What else? Various options here. Search for any word, for exact phrase, for all the words that you enter. You can use regular expressions. We have a regular expressions library here with templates. They can be modified, and you can create your own regular expression template here. Also, the program allows you to create keywords lists, and find the data by these keywords. For example, you all the time need to search for certain slang words, certain drug words, or for certain names in different devices. You can create your own keywords list here, you can import keywords lists from your TXT file, from your PC. And if you select this keyword list here, the program will search only for these keywords.
Some other options – you can search for text, you can search for phone numbers, for email addresses, for geo coordinates, for credit card numbers, for example, some close friends or just relatives, shared credit card numbers somewhere, in some application or the credit card number was saved somewhere, deep inside the database. This credit card number will be found. Also, you can search for any IP and MAC addresses. For example, let’s search for MAC addresses. You can see a progress bar. And search is a separate process, because you can go to any other sections, you can connect devices, you can analyze data in some sections, and the search will be done. And search progress will be in the small window in the tray, [and will be] shown here, in the tray.

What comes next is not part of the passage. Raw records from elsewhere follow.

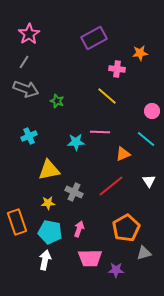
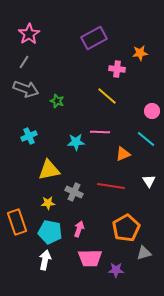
red line: rotated 48 degrees clockwise
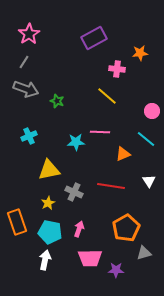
yellow star: rotated 24 degrees counterclockwise
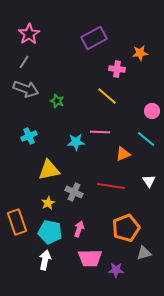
orange pentagon: rotated 8 degrees clockwise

So the program is searching for MAC addresses, and you can see some intermediate search results already in the grid. So mainly MAC addresses are in Wi-Fi connections and in IP connections. If you select anything in the grid, for example any search result, you will see the details about it on the right panel. So you will see – if it is Wi-Fi connection, you will see SSID. It means Wi-Fi hotspot name. You will see BSSID – actually, this is a MAC address. And some timestamps.
And the first is a link that goes to the section from where this search result is taken. So if I click on Wi-Fi connections, I will be transferred to Wi-Fi connections section. I won’t do it. But that’s good, because you can find some data here, for example some contact or some message, you can click on the link, and you can go directly to the section where this data is taken, and the focus will be on this particular search result. So you won’t need to again, manually switch from section to section.
So it’s almost done. Of course all the search results can be exported, for example to PDF, RTF, because there are Export and Print buttons. Also, history will be on the left panel, so you will see what you searched and what period of time, and what were the results. So everything is done for your convenience.
I believe this is all about search, and this is… by the way, MAC addresses are also found in Viber and in Line Messenger, because some MAC addresses will be everywhere shared in messengers. So it means that all databases are searched, analyzed, and processed.
So this is all about our analytical tasks. I hope that this presentation was useful for you, that you learned something about or software, Oxygen Forensic Suite. And in case you have any questions about the presentation or about the software, or about how to get it, you can contact us on Forensic Focus web forum, or you can contact us directly at the email address that is shown on the slide – email@example.com – or you can call us – you see the USA and UK numbers here.
So thank you for listening, thank you for your time here. Have a nice day, and thank you for coming.